- Feature on the film from Picture Show (25 February 1933)
- Directed by: Norman Lee
- Written by: Frank Launder Herbert Sargent Con West
- Produced by: John Maxwell
- Starring: Ernie Lotinga Betty Norton Jack Hobbs
- Production company: British International Pictures
- Distributed by: Wardour Films
- Release date: 11 October 1932;
- Running time: 82 minutes
- Country: United Kingdom
- Language: English

= Josser in the Army =

1932 film

Josser in the Army is a 1932 British war comedy film directed by Norman Lee and starring Ernie Lotinga, Betty Norton, Jack Hobbs. It was written by Frank Launder, Herbert Sargent and Con West, and was part of the Josser series of films featuring Lotinga. It was made at Elstree Studios by British International Pictures.

==Synopsis==
Following the outbreak of the First World War in 1914, factory foreman Jimmy Josser joins the regiment of his employer. While serving on the western front he manages to thwart a plan by German secret agents.

==Cast==
- Ernie Lotinga as Jimmy Josser
- Betty Norton as Joan
- Jack Hobbs as Paul Langdon
- Hal Gordon as Parker
- Jack Frost as Ginger
- Arnold Bell as Becker
- Harold Wilkinson as Seeley

== Reception ==
Film Weekly wrote: "Serious criticism is negatived by the frankly 'popular' nature of the whole affair. The story is mainly an excuse for the introduction of hearty 'gags', and serves its purpose by placing Josser in a variety of farcical situations."
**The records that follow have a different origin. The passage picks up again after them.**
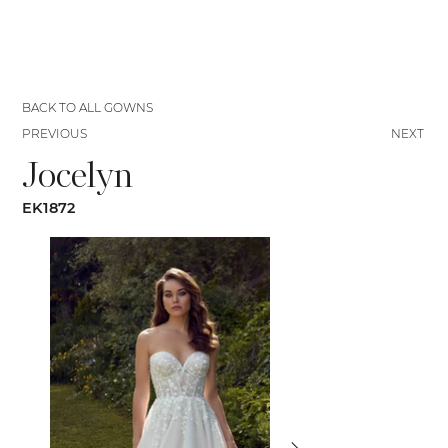
BACK TO ALL GOWNS
PREVIOUS
NEXT
Jocelyn
EK1872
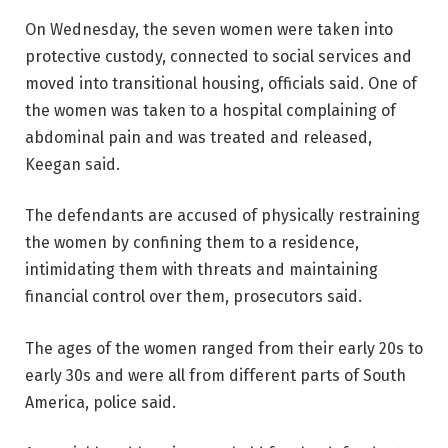
On Wednesday, the seven women were taken into
protective custody, connected to social services and
moved into transitional housing, officials said. One of
the women was taken to a hospital complaining of
abdominal pain and was treated and released,
Keegan said.
The defendants are accused of physically restraining
the women by confining them to a residence,
intimidating them with threats and maintaining
financial control over them, prosecutors said.
The ages of the women ranged from their early 20s to
early 30s and were all from different parts of South
America, police said.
Kine Weekly wrote: "Norman Lee has exploited the star's particular brand of humour well. It is all very broad, rather obvious, and unoriginal, but there is no doubt that he succeeds in getting a full quota of laughs from the way he has handled the material at his command."

Picturegoer wrote: "Wartime comedies have been played to death, and this one is not redeemed by originality."

Picture Show wrote: "Very broad comedy which is near the knuckle at times, but acted with plenty of gusto."